This page belongs to: Trailing liability for decommissioning of offshore petroleum property: guidelines

Introduction

1.1. Decommissioning is a normal activity in the lifecycle of an offshore petroleum project. Its purpose is to remove or otherwise satisfactorily deal with structures, equipment and property previously used to support oil and gas activities in the offshore area. This includes: 

  • plugging and abandoning wells
  • removing property
  • rehabilitating the site
  • carrying out any necessary monitoring.

These activities must be done in a safe and responsible manner. 
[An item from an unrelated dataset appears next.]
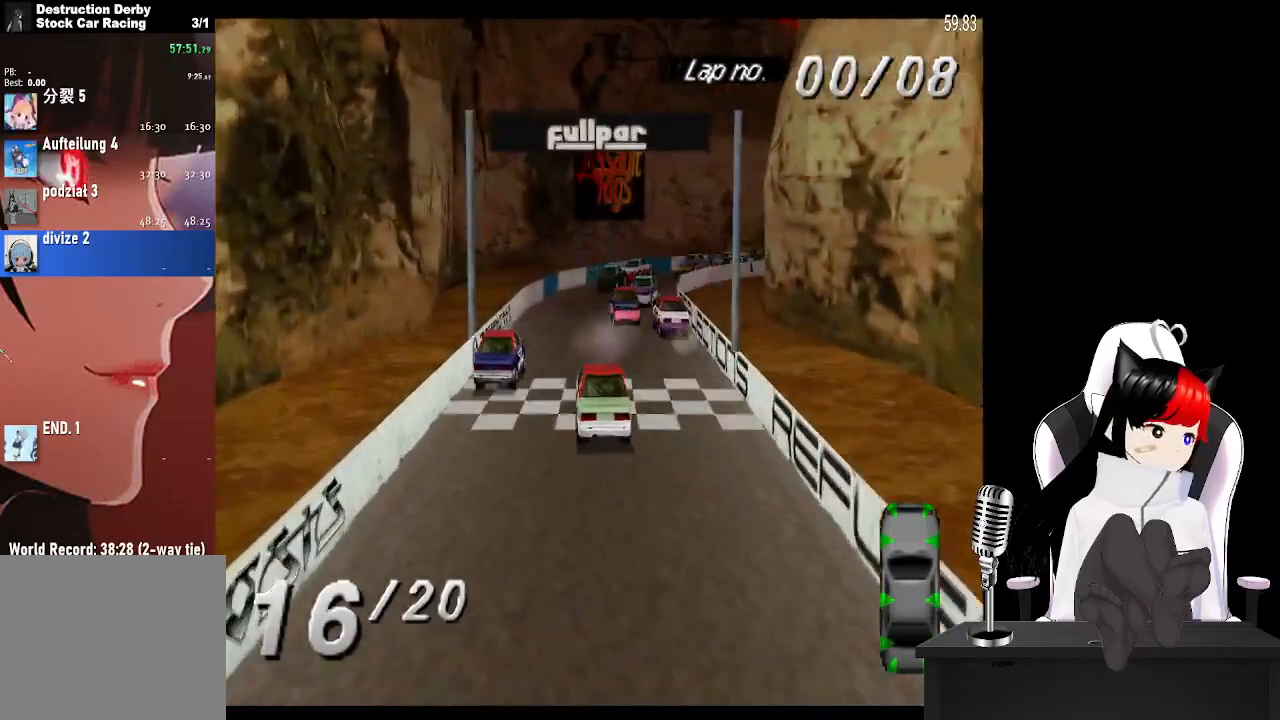
{"buttons": ["DPAD_RIGHT"], "left_stick": "center", "right_stick": "center", "events": [[67, "DPAD_RIGHT", "up"], [167, "DPAD_RIGHT", "down"], [217, "CROSS", "up"]]}
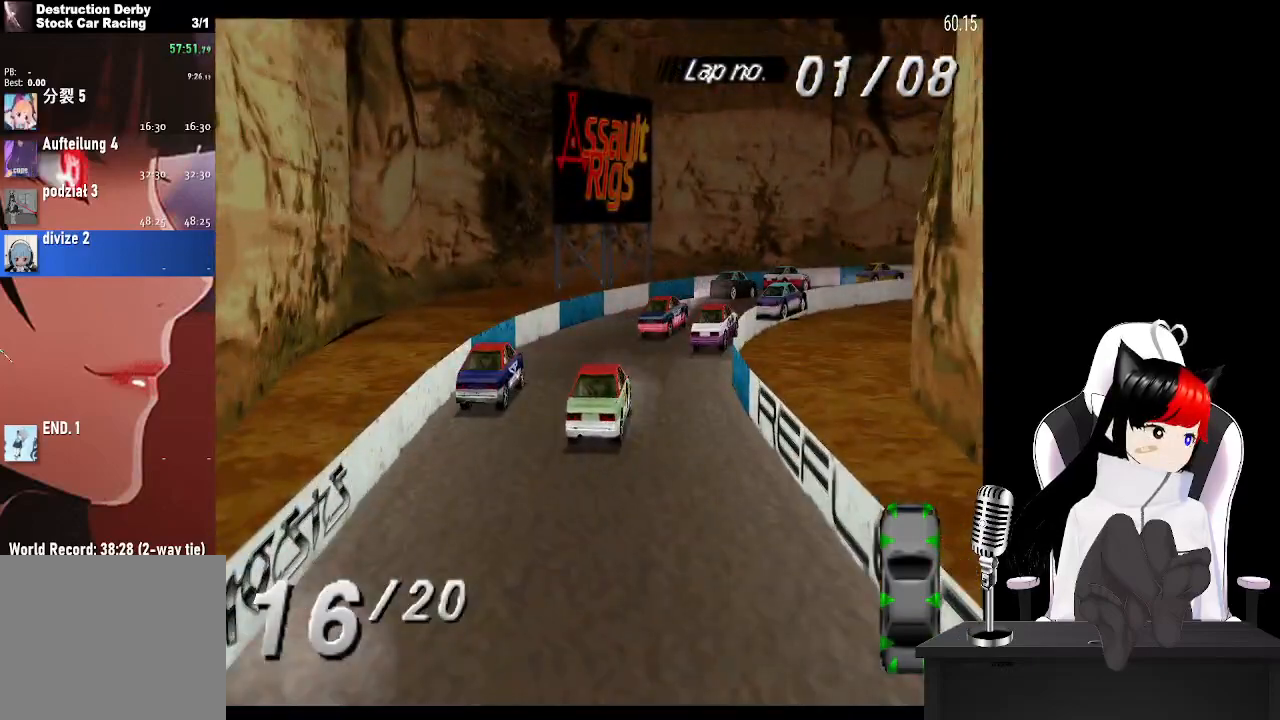
{"buttons": ["CROSS", "DPAD_RIGHT"], "left_stick": "center", "right_stick": "center", "events": [[317, "CROSS", "down"]]}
1.2. The Australian Government announced in April 2021 that it would enhance Australia’s framework for the decommissioning of offshore oil and gas infrastructure.[1] This would involve a suite of policy measures to strengthen and build on the existing provisions for decommissioning in the Offshore Petroleum and Greenhouse Gas Storage Act 2006 (OPGGS Act) and regulations. 

1.3. The Australian Parliament passed amendments to the OPGGS Act in August 2021 to implement some key elements of the framework. The amendments included provisions to expand the existing remedial direction provisions under the OPGGS Act. This enables former titleholders, related bodies corporate or related persons of current or former titleholders, to be called back to undertake remedial work, if required. These provisions are referred to through this guideline as the ‘trailing liability provisions’. For more information on related persons, see Section 3: Trailing liability.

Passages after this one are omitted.